Comparing Governance of Social Reproduction, Agency and Strategizing of Migrant Domestic and Care Workers in Selected Middle Eastern Countries

Wednesday, 9 July 2025: 09:30
Location: SJES030 (Faculty of Legal, Economic, and Social Sciences (JES))
Oral Presentation
Eleonore KOFMAN, Middlesex University, United Kingdom
Within the Middle East, much attention has been paid to the operation of the kafala system and the way migrant women are locked into it by recruitment agencies and employers eg Lebanon, UAE, Saudi Arabia to provide familial and societal social reproduction in states with minimal public welfare provision. However, the focus on kafala fails to recognize the diversity of configurations between workers, employers and intermediaries in the governance of labour migration and overlooks the scope for migrant domestic workers’ agency and strategizing, individually and through informal and community networks.

Through a comparative analysis, this presentation seeks to advance the understanding of the transformations and complexities of South-South domestic and care worker migration drawing on empirical research in a multi-country study (Gender Dynamics of International Labour Migration, part of the UKRI-funded Gender, Justice and Security Hub 2019-2024) involving women migrant domestic workers of different nationalities and migratory trajectories, and working within different systems of governance in Turkey, Lebanon and the Kurdish Region of Iraq. Amongst these countries, only Lebanon has a standard kafala system for which attempts to reform through legislative initiatives have failed.
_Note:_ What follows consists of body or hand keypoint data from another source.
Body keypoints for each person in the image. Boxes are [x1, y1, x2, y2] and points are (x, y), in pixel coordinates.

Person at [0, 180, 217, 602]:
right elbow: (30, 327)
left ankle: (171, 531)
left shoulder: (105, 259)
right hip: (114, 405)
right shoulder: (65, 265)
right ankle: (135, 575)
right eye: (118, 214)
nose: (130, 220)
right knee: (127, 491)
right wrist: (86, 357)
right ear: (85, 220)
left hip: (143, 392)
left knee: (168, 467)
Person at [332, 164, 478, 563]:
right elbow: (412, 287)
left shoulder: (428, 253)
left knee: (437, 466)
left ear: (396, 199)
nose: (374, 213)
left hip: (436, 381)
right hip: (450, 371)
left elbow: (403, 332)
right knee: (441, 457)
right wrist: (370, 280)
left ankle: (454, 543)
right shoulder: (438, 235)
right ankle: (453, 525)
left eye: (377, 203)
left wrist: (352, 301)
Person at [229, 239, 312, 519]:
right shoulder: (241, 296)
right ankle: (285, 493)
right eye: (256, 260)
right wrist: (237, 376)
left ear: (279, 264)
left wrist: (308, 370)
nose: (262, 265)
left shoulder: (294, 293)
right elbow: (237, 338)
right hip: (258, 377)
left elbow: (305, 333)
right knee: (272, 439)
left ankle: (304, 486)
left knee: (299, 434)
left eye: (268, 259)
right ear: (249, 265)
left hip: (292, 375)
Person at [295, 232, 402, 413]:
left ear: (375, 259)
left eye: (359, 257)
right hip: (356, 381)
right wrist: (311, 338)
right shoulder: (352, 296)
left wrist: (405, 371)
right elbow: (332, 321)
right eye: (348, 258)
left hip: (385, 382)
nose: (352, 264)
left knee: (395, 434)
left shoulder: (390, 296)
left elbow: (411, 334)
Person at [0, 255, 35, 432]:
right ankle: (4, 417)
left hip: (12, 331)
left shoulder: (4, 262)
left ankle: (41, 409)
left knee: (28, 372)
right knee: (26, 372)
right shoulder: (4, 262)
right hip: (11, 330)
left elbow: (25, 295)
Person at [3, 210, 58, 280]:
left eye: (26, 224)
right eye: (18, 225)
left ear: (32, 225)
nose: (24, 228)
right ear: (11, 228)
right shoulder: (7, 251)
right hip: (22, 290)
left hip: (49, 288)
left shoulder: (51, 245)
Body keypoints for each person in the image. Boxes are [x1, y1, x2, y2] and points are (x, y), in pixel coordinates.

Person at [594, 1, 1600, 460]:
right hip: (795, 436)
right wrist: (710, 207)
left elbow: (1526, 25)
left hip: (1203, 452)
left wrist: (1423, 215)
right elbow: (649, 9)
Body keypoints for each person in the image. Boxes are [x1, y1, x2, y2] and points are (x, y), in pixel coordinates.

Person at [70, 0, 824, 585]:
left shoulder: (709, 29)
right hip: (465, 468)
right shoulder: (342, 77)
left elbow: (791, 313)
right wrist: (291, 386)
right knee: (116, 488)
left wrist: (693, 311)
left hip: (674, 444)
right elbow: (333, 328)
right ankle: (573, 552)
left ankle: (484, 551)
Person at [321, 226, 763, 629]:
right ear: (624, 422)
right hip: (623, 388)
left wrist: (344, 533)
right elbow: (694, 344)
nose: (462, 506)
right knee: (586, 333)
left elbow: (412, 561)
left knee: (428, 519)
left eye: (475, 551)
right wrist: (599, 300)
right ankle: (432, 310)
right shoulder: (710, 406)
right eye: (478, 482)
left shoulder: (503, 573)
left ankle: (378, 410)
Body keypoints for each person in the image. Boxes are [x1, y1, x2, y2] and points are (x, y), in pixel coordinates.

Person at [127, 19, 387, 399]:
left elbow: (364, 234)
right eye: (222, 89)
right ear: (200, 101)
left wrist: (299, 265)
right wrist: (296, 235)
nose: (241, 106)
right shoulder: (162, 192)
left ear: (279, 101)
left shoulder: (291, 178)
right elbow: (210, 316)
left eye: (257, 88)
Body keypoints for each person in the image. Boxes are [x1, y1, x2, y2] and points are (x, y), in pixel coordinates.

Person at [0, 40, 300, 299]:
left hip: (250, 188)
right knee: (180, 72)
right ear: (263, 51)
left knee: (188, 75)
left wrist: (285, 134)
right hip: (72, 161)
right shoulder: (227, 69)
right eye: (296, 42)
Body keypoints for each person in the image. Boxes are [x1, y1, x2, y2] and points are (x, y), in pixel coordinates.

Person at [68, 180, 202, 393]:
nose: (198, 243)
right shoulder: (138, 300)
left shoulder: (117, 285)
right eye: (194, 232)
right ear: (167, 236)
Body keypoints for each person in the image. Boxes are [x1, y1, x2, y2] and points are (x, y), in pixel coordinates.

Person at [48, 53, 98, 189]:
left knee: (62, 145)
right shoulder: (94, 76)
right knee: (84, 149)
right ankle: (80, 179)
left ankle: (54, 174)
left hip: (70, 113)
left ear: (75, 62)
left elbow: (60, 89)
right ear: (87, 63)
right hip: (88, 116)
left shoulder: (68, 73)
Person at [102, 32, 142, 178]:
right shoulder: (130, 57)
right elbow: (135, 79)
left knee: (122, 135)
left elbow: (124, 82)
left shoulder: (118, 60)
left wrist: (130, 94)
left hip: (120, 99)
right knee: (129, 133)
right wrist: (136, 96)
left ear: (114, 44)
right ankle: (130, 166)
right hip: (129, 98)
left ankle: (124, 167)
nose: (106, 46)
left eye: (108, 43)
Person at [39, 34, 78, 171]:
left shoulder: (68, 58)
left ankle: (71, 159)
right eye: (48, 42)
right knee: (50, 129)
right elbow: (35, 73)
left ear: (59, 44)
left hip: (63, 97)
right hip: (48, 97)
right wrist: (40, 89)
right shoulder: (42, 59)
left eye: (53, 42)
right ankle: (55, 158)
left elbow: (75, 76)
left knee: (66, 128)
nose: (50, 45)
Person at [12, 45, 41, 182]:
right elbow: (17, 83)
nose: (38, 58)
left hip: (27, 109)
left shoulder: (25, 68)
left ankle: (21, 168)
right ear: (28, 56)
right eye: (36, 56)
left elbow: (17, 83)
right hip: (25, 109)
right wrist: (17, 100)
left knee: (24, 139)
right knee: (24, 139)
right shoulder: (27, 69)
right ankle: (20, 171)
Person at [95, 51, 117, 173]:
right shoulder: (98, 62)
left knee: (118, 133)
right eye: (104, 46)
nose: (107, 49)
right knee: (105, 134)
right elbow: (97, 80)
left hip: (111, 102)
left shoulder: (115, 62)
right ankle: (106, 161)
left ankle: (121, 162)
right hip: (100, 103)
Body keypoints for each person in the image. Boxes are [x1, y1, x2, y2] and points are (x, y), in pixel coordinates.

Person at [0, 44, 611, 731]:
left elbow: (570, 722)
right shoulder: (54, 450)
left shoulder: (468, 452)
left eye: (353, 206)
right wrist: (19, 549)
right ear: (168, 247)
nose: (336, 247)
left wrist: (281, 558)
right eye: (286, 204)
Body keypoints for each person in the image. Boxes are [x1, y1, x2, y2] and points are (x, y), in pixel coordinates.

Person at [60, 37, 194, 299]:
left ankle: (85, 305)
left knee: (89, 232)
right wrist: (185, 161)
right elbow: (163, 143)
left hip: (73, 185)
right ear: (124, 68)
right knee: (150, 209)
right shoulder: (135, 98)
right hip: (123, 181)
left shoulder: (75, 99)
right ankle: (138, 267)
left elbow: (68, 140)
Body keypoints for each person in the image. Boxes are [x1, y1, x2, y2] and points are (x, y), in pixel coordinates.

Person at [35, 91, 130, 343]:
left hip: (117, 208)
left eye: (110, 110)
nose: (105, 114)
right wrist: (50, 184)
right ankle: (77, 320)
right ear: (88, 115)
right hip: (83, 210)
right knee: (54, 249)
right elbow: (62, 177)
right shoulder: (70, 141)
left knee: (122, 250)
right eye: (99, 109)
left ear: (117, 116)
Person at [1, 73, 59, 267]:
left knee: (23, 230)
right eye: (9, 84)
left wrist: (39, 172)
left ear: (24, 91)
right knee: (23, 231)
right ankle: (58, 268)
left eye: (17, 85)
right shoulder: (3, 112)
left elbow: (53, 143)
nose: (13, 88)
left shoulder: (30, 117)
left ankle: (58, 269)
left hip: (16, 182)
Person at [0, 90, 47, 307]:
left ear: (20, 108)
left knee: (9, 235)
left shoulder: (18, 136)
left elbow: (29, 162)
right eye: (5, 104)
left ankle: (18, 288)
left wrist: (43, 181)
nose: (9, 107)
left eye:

However MDWs’ exploitation is crucially connected to factors other than the simple operation of the kafala system, such as specific racialized hierarchies; different practices, roles and regulation of recruitment agencies; the different positioning of MDWs in relation to local domestic work; the informality of domestic work and absence of standard labor regulation and protection; the profound social devaluation of this gendered form of labour and the lack of clear-cut governance of social reproduction. At the same, there exists scope for agency, bargaining and strategizing, individually and collectively, within gender and racialized systems of stratifications.